A qualidade mais relevante do filme é retratar um conflito de gerações que consegue equilibrar, quase até o fim, situações comoventes e doses de humor, a partir do encontro de Ruth e Edek no aeroporto de Varsóvia, em 1991. Os dois fazem, em seguida, uma jornada rumo a Auschwitz-Birkenau, passando por Lodz e Cracóvia. Pai e filha vão à procura, primeiro, do apartamento onde Edek viveu com sua família até serem expulsos para o gueto de Lodz, em 1940, e depois partem tendo como destino o campo de extermínio ao qual ele sobreviveu. Durante a viagem em busca de suas raízes, Ruth procura respeitar sua dieta vegetariana e lê, à noite, entre outras publicações, uma entrevista de Joseph Goebbels, ministro de propaganda da Alemanha nazista, e as memórias do comandante de Auschwitz, Rudolf Höss.

Lily Brett e seu pai, Max, sobrevivente do Holocausto (Foto: Reprodução)

 

Desde o início, as perspectivas do pai e da filha são divergentes e eles custam a se entender, a começar pelo desastrado apelido de Ruth que, além de Ruthinha, seu pai chama de “pumpkin” (abóbora), traduzido nas legendas por “jaquinha” (diminutivo de jaca), o que não só é um erro de tradução como não faz o menor sentido.

Edek vai a locais onde passou a infância, mas procura se manter a meia distância e, depois, prefere fazer vida de turista, enquanto Ruth quer se aproximar, fazer contato e se dispõe a pagar para reaver pertences de seus avós, como uma tigela de prata, um bule de chá, xícaras, um açucareiro de louça e colheres, além do sobretudo preto do seu avô que, a princípio, não conta ao pai ter comprado.

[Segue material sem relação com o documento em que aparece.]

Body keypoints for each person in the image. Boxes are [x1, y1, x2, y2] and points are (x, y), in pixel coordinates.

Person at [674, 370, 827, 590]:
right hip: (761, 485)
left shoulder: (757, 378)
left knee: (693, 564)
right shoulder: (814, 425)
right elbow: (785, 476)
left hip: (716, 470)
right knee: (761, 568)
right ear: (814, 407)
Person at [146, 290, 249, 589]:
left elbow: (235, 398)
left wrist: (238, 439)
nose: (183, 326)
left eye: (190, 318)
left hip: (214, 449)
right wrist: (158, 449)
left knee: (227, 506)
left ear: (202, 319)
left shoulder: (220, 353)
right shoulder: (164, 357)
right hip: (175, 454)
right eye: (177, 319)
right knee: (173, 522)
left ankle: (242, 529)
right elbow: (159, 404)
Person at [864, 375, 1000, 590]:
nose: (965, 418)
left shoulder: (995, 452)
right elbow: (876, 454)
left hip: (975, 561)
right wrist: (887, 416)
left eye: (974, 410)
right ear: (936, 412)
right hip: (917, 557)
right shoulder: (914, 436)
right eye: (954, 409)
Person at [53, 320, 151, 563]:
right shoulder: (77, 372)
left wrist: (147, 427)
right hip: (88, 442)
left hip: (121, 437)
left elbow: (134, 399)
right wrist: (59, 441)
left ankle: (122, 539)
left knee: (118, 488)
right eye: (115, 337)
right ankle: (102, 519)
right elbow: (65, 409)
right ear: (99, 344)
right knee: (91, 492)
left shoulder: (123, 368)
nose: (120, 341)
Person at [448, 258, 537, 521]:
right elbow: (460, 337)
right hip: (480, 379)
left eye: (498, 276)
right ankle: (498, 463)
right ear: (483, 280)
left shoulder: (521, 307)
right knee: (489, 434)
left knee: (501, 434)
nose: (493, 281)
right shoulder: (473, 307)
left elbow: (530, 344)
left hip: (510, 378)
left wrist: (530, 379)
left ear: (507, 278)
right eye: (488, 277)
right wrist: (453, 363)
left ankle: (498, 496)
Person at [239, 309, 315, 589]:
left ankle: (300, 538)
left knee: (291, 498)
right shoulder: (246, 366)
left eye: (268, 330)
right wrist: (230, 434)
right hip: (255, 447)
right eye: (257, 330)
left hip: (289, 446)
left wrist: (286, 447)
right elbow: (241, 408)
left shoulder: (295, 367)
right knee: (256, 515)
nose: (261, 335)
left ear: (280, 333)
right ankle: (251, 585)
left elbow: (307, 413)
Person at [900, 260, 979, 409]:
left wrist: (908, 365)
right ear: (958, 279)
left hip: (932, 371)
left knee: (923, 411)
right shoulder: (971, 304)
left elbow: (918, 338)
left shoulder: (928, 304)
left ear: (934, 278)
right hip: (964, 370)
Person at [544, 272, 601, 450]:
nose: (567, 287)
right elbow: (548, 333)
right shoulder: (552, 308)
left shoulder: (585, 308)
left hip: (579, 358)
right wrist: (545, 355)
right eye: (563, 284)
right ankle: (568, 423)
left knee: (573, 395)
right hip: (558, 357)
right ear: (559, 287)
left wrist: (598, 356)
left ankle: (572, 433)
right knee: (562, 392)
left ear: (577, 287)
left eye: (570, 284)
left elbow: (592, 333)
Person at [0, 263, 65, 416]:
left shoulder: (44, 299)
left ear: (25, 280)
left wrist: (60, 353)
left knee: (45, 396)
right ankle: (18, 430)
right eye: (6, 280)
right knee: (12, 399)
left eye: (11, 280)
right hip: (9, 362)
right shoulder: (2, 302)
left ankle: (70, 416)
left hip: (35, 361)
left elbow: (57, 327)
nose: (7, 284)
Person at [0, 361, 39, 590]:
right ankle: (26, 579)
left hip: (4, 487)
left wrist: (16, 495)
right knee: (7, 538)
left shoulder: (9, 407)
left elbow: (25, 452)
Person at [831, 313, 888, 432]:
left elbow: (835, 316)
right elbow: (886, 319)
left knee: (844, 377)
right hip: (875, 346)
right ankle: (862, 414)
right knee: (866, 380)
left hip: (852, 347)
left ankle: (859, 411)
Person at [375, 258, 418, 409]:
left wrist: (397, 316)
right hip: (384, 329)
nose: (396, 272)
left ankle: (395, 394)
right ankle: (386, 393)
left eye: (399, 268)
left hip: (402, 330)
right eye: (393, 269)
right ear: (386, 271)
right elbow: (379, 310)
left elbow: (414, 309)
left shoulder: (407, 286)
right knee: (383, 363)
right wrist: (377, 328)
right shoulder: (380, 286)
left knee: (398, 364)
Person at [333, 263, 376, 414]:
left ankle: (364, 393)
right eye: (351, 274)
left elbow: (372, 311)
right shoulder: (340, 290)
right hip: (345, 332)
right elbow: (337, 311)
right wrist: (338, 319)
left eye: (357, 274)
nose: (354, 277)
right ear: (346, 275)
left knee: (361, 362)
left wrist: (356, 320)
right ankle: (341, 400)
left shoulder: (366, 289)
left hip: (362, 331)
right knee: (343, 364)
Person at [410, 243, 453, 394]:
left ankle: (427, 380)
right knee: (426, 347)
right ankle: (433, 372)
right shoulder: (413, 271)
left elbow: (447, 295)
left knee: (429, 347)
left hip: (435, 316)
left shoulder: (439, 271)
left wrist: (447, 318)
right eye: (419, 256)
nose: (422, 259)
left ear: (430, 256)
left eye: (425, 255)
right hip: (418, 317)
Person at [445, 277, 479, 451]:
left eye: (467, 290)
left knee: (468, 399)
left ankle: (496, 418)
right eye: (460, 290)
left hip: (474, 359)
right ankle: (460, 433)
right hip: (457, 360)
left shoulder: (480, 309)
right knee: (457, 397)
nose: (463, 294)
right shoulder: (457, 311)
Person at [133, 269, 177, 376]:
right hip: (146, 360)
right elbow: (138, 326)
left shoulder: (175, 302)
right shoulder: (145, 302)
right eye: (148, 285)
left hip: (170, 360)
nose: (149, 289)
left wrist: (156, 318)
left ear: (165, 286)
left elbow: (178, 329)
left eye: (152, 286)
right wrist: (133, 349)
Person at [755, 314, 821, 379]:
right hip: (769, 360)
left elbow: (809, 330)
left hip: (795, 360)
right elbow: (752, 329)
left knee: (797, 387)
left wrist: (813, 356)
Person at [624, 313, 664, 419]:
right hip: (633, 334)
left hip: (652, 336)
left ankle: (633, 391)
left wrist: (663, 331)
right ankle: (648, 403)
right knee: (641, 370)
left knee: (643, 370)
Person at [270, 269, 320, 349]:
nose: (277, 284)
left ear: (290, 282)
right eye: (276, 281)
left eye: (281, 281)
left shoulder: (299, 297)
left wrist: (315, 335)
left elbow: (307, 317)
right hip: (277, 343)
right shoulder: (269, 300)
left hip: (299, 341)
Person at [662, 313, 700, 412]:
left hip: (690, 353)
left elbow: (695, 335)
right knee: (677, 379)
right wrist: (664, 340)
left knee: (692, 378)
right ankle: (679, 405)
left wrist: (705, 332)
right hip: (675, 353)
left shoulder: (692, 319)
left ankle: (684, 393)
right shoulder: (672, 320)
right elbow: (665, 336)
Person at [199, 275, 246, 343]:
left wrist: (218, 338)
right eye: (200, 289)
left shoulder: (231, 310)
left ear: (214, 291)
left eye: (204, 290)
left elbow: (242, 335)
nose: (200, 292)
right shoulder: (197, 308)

Ao chegar em Auschwitz, a primeira reação de Edek é dizer que “o cheiro sumiu” e explicar: “achava que o cheiro nunca iria embora.” Em Birkenau, identifica o lugar de chegada do trem onde foi separado da mulher e do resto da família, além das ruínas do galpão para onde foi conduzido. A sequência acaba sendo anticlimática, em parte talvez por não ter sido autorizado filmar dentro do campo de extermínio.

À beira de um ataque de nervos, sempre fazendo questão de corrigir quem se refere a Auschwitz-Birkenau como um museu – “Não é um museu. É um campo de extermínio” –, Ruth resolve voltar sem seu pai para Nova York, onde mora e trabalha. Na despedida, após ter dado para Edek o sobretudo do pai dele, a reconciliação acontece quando ele afinal resolve desenterrar o tesouro que, na verdade, sempre soube onde estava. A razão de não ter revelado sua existência quando esteve com Ruth antes em Lodz fica no ar. Teria evitado a esse ponto, logo no início da viagem, recuperar os vestígios do passado – escrituras, mapas, fotografias de família etc., enterrados por ele e seu pai em uma caixa de metal, no pátio interno do prédio onde moravam, no dia em que “os alemães os forçaram a ir para o gueto”?

Ao comentar o lançamento de Tesouro no “pós-7 de outubro [de 2023, data em que o Hamas e outros grupos militantes mataram 1.200 pessoas e sequestraram mais de 250 outras, no deserto de Negev, ao Sul de Israel] em meio a um clima de crescente antissemitismo”, Lily Brett disse:

Este filme ou é ideal para os tempos em que vivemos, ou simplesmente errado para os tempos em que vivemos, porque há muito ódio no mundo. Acho que isso que aconteceu despertou o racismo em muitas pessoas, despertou o antissemitismo em muitas pessoas que não necessariamente o teriam expressado, por isso é um período de grande incerteza para todos nós que somos judeus.

Questionada sobre por que ela achava que poderia ser o momento errado, Brett explicou:

Porque acho que possivelmente este não é um período em que as pessoas irão sentir a dor dos judeus.

Sobre o que a inspirou a escrever Too Many Men, Brett observou:

Acho que foi a mesma coisa que me inspirou a escrever tudo o que escrevo, a ter voz, a fazer as pessoas compreenderem o que aconteceu no passado, porque não entendem. Quando você usa a palavra Holocausto, os olhos das pessoas rolam para trás da nuca. Comecei a dizer “era nazista” porque as pessoas acham mais interessante.